L’intelligence de Nowalk, réside dans sa gestion de l’information. Après la bombe lâchée juste avant la trêve hivernale, il alimente le doute, en jouant sur la perception. L’hallucination n’est pas cet outil un peu facile et dangereux mais une façon de figurer la porte ouverte qui entretient l’idée de filiation entre Annalise et Wes. Elle servira également de détonateur à une fin de saison qui semble se diriger vers le chaos.
Murder nous a toujours habitués à la vitesse, à la concentration des événements. Une narration sous amphétamine portée par la souplesse et la poigne de fer de son personnage principal. Les deux épisodes de reprise (2×10 et 2×11 : She Hates Us) évoquent une héroïne dépressive et fatiguée. Avec elle, c’est tout l’équilibre (déjà précaire) de la série qui s’écroule, comme si elle imaginait sa déchéance par le prisme du téléspectateur. La mécanique est grippée, les personnages exténués, tout semble rongé par la rouille comme si la série avait perdu son caractère inoxydable. Nous assistons à une soudaine et violente dépressurisation, une fuite, un abandon aussi spontané que féroce. Avec deux désillusions simultanées (Annalise et Wes), Murder se voile d’une apathie prostrée, presque nihiliste.

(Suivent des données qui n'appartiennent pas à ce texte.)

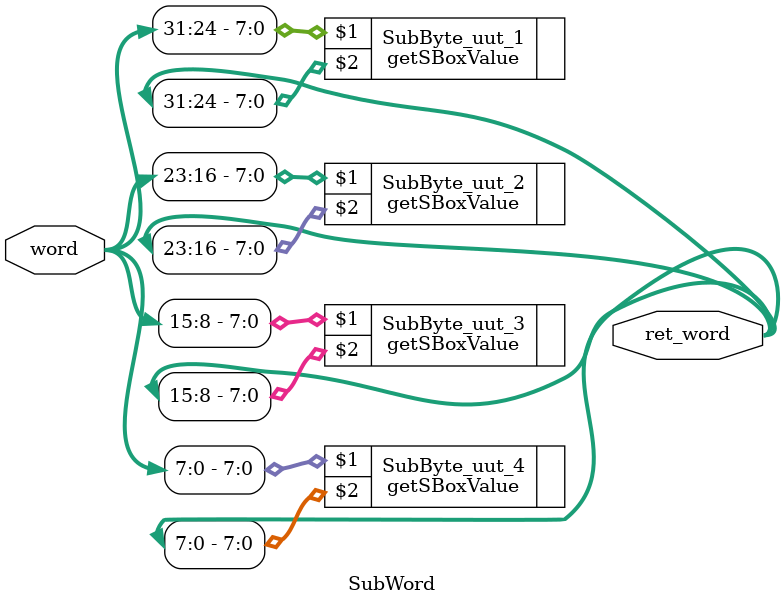
<source format=v>
`timescale 1 ns / 1 ns

module SubWord(word, ret_word);
    input   [31:0] word;  // uint32
    output  [31:0] ret_word;  // uint32
    
    getSBoxValue SubByte_uut_1(word[31:24], ret_word[31:24]);
    getSBoxValue SubByte_uut_2(word[23:16], ret_word[23:16]);
    getSBoxValue SubByte_uut_3(word[15:8], ret_word[15:8]);
    getSBoxValue SubByte_uut_4(word[7:0], ret_word[7:0]);
    
endmodule

</source>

La question n’a cessé de nous hanter depuis le début de la série : comment Murder pouvait-elle tenir le rythme qu’elle s’est imposée ? En utilisant une longue pause, en plongeant ses personnages dans une récession, en fixant le passé comme nouveau point de mire, en ouvrant la soupape, quitte à dérégler son microcosme, Nowalk ne nous donne pas de réponse mais met en scène ses propres interrogations. Le travail d’un auteur qui utilise son œuvre comme une masse réflexive, une expérience en temps réel sur laquelle le spectateur peut lui-même projeter ses recherches. La série joue à un niveau méta, sans jamais sacrifier sa nature de soap, évite les clins d’œil grossiers aux spectateurs et ne s’abaisse pas à gratter le quatrième mur. Cette dimension, presque trop courante aujourd’hui, ne s’exerce pas au détriment de la narration mais l’accompagne.
L’imprévisibilité est maîtresse dans Murder mais sa posture ludique prête aux devinettes ou aux analyses. Peter Nowalk a posé sa série aux confluents des objets populaires et audacieux, où le procédé ne prend jamais l’ascendant sur l’aspect récréatif. Tout y est léger et opaque, frivole et profond, futile et grave, adulte et puéril, dans un ballet d’impermanence et de sidération.